百発百中
……というのは、表向きの話。
実のところは、一人娘を溺愛している会長が、お嬢様の「占い師になりたい」という夢を叶えるため、お嬢様には内緒で我々部下に命じているのだ。金に糸目はつけない、娘の満足のいくようにしてやれ、と。
要するに、お嬢様の〝占い〟が実現するよう、我々が日夜、陰で努力しているのである。占いの館に監視カメラや盗聴器をしかけ、占い客の顔写真を撮り、お嬢様と客の会話に耳を澄ます。
宝くじで三億円当たるでしょう、みたいな占いならば、まだ話は簡単だ。客に尾行をつけ、宝くじを買うところを見届けて、その番号が当選するよう裏から主催者に手を回す。大河原財閥の財力と権力があれば苦もなくできる芸当だ。

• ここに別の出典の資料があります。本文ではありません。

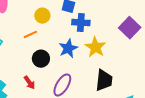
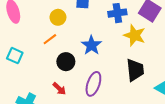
blue cross: (81, 23) -> (117, 13), moved
yellow star: (95, 47) -> (135, 35), moved

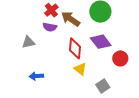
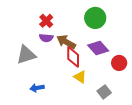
brown arrow: (71, 19) -> (66, 42), moved
gray triangle: (28, 42) -> (26, 55), size x1.5

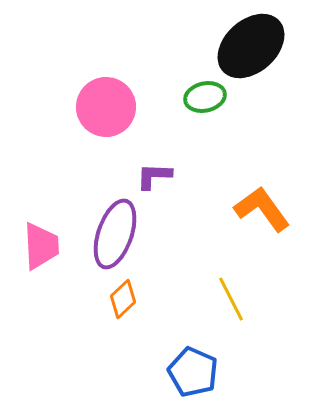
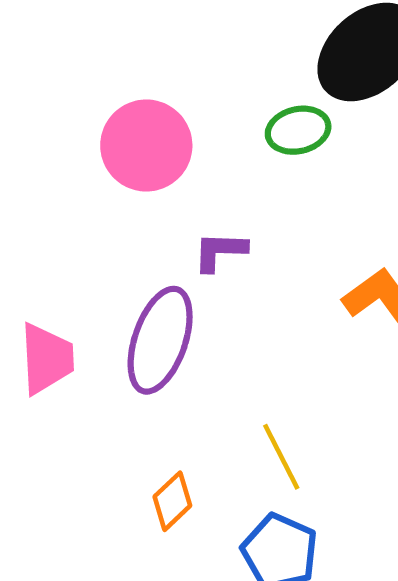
orange diamond: (123, 299) -> (172, 501), moved
yellow line: (231, 299) -> (281, 457), moved

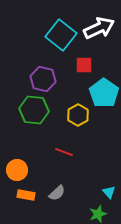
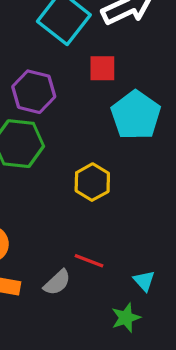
yellow hexagon: (78, 115) -> (92, 182), moved
red line: (64, 152) -> (89, 261), moved

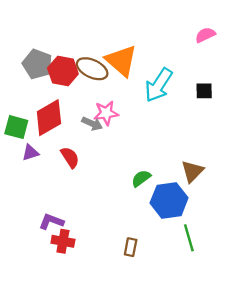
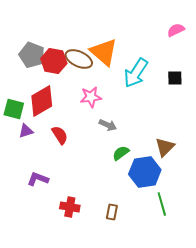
gray arrow: (92, 124) -> (108, 125), moved
purple L-shape: (51, 221) -> (38, 179), moved
red cross: (63, 241) -> (70, 207), moved

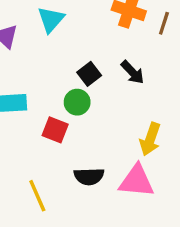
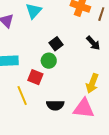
black arrow: (133, 72) -> (93, 43), moved
yellow line: (37, 196) -> (22, 96), moved

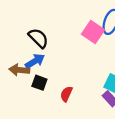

会社帰りに追突事故に遭うでしょう、なんて占いになると、我々は、加害者を準備しなければならない。ただこれも、金を積めば引き受ける人間はいるものだ。客の通勤ルートを調べ上げ、大怪我にならない程度に追突させる。勿論、車の弁償や治療費は我々が全額持つ。
運命の相手に出逢うでしょう、などという占いは非常に厄介だ。我々が準備した異性を、客が気に入るとは限らないのだから。彼または彼女の過去の交友関係を徹底的に調査し、好みそうな異性を多数取り揃えて、不自然でない状況での出逢いをセッティングする。そのうちの誰かとめでたく恋に落ちてくれると、我々はほっと胸をなでおろすのである。
こんな苦労を、お嬢様は全く知らない。知らないから、今日も呑気に「入試に合格するでしょう」とか「空き巣に入られるでしょう」とか、適当な占いを繰り返している。やれやれ。
しかし、今日はいつもと様子が違った。
「ねえ、中田。私の占いは、百発百中よね?」
占いの館からの帰り道、リムジンの中で、お嬢様は尋ねた。私は
「勿論でございますとも」
「本当に、そう思ってる?」
訊き返す、その表情は心配げだ。
「どうかなさったのですか、お嬢様?」
「実はね……」
歯切れの悪い口調で、お嬢様は言う。
「帰り際に、中田のことを占ってみたの」
嫌な予感がした。まさか、私が事故に遭うとか言うんじゃあるまいな? そうだとしても、本当に怪我をするのは御免だ。何とか、〝事故に遭った振り〟で誤魔化せないか……。
内心で算段する私に、お嬢様は、死刑宣告のように告げた。
「中田。あなた、ハゲるわ」
翌日。
嫌がる私を仲間が数人がかりで押さえつけ、私の頭は、坊さんのようにツルツルになった。